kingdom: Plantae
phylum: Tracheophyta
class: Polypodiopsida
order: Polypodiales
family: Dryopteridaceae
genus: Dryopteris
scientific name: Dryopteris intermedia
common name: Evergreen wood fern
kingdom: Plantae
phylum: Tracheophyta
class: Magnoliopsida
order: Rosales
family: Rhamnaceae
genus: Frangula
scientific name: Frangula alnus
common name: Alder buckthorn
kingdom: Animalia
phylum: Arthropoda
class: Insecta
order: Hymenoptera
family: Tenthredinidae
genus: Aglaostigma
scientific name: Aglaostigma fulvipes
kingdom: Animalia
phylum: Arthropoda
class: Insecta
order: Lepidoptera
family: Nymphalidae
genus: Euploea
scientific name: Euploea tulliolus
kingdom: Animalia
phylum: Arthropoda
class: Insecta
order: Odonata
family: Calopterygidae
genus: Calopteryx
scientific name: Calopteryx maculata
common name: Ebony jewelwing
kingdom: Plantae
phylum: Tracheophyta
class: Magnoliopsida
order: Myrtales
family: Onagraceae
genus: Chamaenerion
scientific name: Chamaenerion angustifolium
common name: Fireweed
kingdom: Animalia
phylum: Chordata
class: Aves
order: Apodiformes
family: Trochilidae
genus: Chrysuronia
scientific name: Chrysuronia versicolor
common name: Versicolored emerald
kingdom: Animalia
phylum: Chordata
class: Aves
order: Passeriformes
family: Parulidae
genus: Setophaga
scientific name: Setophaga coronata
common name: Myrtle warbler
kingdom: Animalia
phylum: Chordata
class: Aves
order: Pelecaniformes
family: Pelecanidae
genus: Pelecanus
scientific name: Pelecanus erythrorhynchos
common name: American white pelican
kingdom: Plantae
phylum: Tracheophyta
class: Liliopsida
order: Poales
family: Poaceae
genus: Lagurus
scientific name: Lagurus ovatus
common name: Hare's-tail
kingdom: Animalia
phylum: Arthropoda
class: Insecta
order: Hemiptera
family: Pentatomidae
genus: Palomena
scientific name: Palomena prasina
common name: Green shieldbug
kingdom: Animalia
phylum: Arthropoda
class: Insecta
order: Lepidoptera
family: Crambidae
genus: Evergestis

= = = = =

What is being asked | Edit the material from its first line through the line with "common name: Alder buckthorn" by replacing "scientific name" with "binomial name". Leave everything else unchanged, and return only those lines.

Written response |
kingdom: Plantae
phylum: Tracheophyta
class: Polypodiopsida
order: Polypodiales
family: Dryopteridaceae
genus: Dryopteris
binomial name: Dryopteris intermedia
common name: Evergreen wood fern
kingdom: Plantae
phylum: Tracheophyta
class: Magnoliopsida
order: Rosales
family: Rhamnaceae
genus: Frangula
binomial name: Frangula alnus
common name: Alder buckthorn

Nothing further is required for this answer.